== REQUIREMENT ==
From the entries below, reproduce exactly the line containing "12: (276, 201, 1.36)", the line containing "34: (296, 331, 1.42)", and every line in between, with nothing added.

== RECORDS SUPPLIED ==
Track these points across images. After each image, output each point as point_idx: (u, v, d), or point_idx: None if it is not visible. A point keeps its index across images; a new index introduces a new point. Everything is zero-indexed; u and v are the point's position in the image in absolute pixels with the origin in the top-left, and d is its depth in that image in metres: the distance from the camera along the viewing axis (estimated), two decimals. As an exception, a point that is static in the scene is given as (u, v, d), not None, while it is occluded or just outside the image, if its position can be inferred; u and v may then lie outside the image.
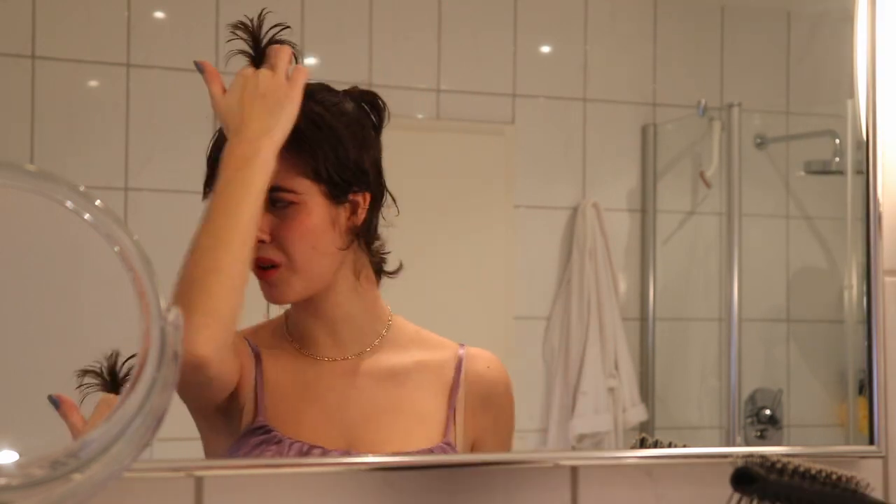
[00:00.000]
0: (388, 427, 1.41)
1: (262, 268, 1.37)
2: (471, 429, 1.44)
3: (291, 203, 1.36)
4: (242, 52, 1.37)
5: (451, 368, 1.45)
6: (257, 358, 1.38)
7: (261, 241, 1.35)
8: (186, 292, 1.26)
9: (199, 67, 1.36)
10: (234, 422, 1.36)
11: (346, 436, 1.38)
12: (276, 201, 1.36)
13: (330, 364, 1.41)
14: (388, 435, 1.41)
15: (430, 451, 1.41)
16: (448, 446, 1.42)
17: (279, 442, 1.35)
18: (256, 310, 1.40)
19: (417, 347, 1.46)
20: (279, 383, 1.39)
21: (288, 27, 1.37)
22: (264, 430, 1.35)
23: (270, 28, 1.36)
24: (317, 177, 1.37)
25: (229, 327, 1.29)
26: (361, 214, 1.40)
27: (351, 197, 1.39)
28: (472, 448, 1.45)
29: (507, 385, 1.49)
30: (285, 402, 1.38)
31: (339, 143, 1.38)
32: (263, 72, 1.36)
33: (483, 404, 1.45)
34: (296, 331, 1.42)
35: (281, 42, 1.38)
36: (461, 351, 1.46)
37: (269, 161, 1.32)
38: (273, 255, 1.36)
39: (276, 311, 1.43)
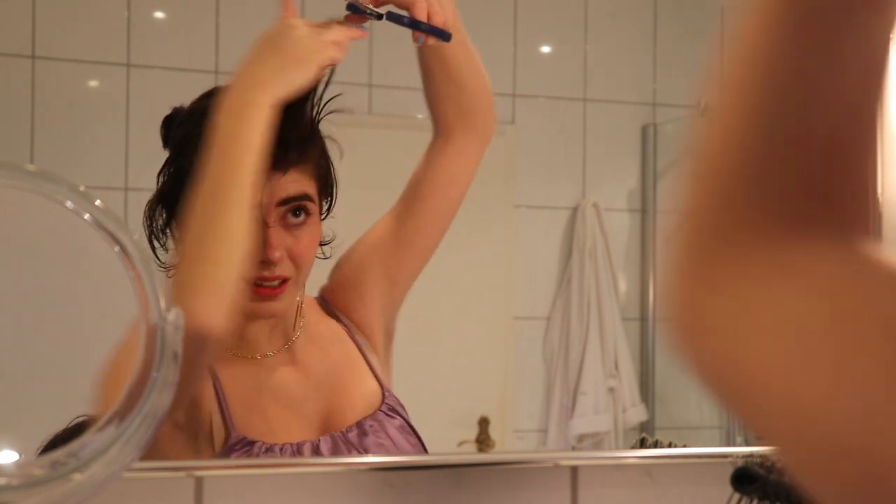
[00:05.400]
0: (346, 404, 1.35)
1: (270, 286, 1.26)
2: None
3: (308, 214, 1.29)
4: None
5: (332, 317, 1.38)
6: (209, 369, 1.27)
7: (274, 261, 1.25)
8: (192, 259, 1.14)
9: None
10: (198, 440, 1.27)
11: (317, 426, 1.33)
12: (298, 211, 1.28)
13: (268, 360, 1.33)
14: (351, 412, 1.35)
15: (387, 404, 1.36)
16: (389, 393, 1.37)
17: (269, 450, 1.28)
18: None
19: (307, 314, 1.37)
20: (237, 391, 1.29)
21: None
22: (244, 442, 1.28)
23: None
24: (320, 183, 1.30)
25: (232, 303, 1.15)
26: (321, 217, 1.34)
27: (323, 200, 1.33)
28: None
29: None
30: (250, 409, 1.30)
31: (322, 140, 1.31)
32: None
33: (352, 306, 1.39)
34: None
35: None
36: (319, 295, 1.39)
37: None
38: (286, 271, 1.27)
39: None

== WORKED SOLUTION ==
12: (276, 201, 1.36)
13: (330, 364, 1.41)
14: (388, 435, 1.41)
15: (430, 451, 1.41)
16: (448, 446, 1.42)
17: (279, 442, 1.35)
18: (256, 310, 1.40)
19: (417, 347, 1.46)
20: (279, 383, 1.39)
21: (288, 27, 1.37)
22: (264, 430, 1.35)
23: (270, 28, 1.36)
24: (317, 177, 1.37)
25: (229, 327, 1.29)
26: (361, 214, 1.40)
27: (351, 197, 1.39)
28: (472, 448, 1.45)
29: (507, 385, 1.49)
30: (285, 402, 1.38)
31: (339, 143, 1.38)
32: (263, 72, 1.36)
33: (483, 404, 1.45)
34: (296, 331, 1.42)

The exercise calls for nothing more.